June 27th, 2009 at 6:08 am
Foreigner here.
What are the rules of the US Senate that are problematic?
June 27th, 2009 at 6:57 am
Foreigner,
Of primary concern is the filibuster, which allows one Senator to keep debate open on a bill (prevent a simple majority vote from occurring to move the bill forward). In order to stop a filibuster, a vote must be taken to invoke “cloture” and end ‘debate’ (no real debate takes place, it is used as a naked obstructionist tactic by Republicans); to invoke cloture requires a 2/3 majority, or 60 senators. When the Republicans were in power they successfully cowed Democrats into not filibustering much at all, and even threatening to eliminate the filibuster. As a result most of Bush’s legislation sailed through on a majority vote. Now, however, you will hear talk of the 60-vote requirement in the Senate because, well, the Republicans are filibustering everything, indefinitely. The rules for amendments also make it such that a determined minority can take up ungodly amounts of the Senate’s time considering each individual amendment to a bill.

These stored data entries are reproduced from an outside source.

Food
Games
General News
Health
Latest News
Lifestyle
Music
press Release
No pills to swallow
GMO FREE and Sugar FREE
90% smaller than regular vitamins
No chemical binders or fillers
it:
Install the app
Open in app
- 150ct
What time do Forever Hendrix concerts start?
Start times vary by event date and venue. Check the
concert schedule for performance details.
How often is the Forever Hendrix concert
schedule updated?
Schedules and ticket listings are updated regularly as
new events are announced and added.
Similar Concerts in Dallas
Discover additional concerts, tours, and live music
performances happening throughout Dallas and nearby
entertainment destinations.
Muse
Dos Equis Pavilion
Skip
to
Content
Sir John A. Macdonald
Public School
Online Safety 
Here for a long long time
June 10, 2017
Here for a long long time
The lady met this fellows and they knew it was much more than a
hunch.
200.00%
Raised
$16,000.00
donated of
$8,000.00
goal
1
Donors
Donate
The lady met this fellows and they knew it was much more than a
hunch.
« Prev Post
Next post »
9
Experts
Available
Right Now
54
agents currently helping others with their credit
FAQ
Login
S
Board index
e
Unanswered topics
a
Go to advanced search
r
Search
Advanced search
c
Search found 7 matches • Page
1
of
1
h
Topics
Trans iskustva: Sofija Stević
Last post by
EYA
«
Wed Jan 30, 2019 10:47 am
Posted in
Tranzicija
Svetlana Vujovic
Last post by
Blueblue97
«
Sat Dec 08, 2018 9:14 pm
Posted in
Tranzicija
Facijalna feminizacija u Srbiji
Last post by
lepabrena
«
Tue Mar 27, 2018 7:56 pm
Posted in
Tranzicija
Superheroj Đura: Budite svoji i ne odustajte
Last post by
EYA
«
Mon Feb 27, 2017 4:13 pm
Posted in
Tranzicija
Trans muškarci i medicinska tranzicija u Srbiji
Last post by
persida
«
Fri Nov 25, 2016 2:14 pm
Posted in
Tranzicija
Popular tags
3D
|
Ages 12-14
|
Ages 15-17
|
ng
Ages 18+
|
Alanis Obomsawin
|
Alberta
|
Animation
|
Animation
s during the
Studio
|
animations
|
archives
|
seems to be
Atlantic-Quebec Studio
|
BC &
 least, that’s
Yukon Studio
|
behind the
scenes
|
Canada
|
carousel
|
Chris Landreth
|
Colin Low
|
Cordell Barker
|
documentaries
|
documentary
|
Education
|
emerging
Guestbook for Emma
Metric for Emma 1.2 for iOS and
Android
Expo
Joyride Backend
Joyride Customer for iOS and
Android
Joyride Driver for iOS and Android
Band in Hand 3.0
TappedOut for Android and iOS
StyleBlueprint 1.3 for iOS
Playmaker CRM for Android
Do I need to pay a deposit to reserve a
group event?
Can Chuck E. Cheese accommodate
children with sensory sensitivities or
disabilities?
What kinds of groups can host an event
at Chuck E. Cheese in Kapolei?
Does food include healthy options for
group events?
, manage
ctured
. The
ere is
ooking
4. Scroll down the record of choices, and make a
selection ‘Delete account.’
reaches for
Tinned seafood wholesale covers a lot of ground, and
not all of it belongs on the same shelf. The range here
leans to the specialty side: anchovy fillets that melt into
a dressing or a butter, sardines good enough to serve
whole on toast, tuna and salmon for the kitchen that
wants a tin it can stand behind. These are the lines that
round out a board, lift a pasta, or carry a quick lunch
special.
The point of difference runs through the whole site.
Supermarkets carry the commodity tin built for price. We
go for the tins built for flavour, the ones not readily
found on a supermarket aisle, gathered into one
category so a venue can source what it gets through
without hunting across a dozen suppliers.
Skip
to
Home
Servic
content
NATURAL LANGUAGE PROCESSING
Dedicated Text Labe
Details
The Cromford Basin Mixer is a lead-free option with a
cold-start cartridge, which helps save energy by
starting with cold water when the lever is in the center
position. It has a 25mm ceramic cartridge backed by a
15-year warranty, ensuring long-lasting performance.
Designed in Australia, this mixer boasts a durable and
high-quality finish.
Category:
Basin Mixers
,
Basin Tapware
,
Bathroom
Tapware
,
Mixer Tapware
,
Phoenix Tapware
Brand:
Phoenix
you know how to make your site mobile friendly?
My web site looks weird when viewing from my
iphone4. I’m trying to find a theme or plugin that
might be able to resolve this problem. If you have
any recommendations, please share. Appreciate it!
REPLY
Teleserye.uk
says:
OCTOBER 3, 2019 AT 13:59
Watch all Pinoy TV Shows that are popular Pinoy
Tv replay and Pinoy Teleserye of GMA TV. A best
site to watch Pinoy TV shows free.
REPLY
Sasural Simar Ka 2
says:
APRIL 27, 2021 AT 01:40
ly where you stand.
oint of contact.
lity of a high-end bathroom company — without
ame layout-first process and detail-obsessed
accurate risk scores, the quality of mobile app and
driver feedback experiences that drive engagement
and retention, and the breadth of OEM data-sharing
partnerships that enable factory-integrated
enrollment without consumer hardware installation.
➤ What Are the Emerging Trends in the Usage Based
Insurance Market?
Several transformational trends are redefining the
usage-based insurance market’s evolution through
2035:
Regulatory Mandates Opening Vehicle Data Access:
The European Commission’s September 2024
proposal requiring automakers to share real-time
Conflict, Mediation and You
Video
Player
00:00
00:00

June 27th, 2009 at 8:43 am
Well, I think it’s quite obvious that American empire at this time represents the greatest threat to the human species, the prospect of its survival. And it’s not about the “lawmaking process”, it’s about the socio-economic system that defines politics.
June 28th, 2009 at 2:27 am
For Waxman, there was no contradiction between seeking a substantive reform of energy policy and seeking a procedural shakeup.
What procedural shakeup did Waxman’s defeat of Dingell involve?
I can’t find in the contemporaneous media reporting of Waxman’s victory any indication that the established Senate procedure for selecting committee chairs was not followed.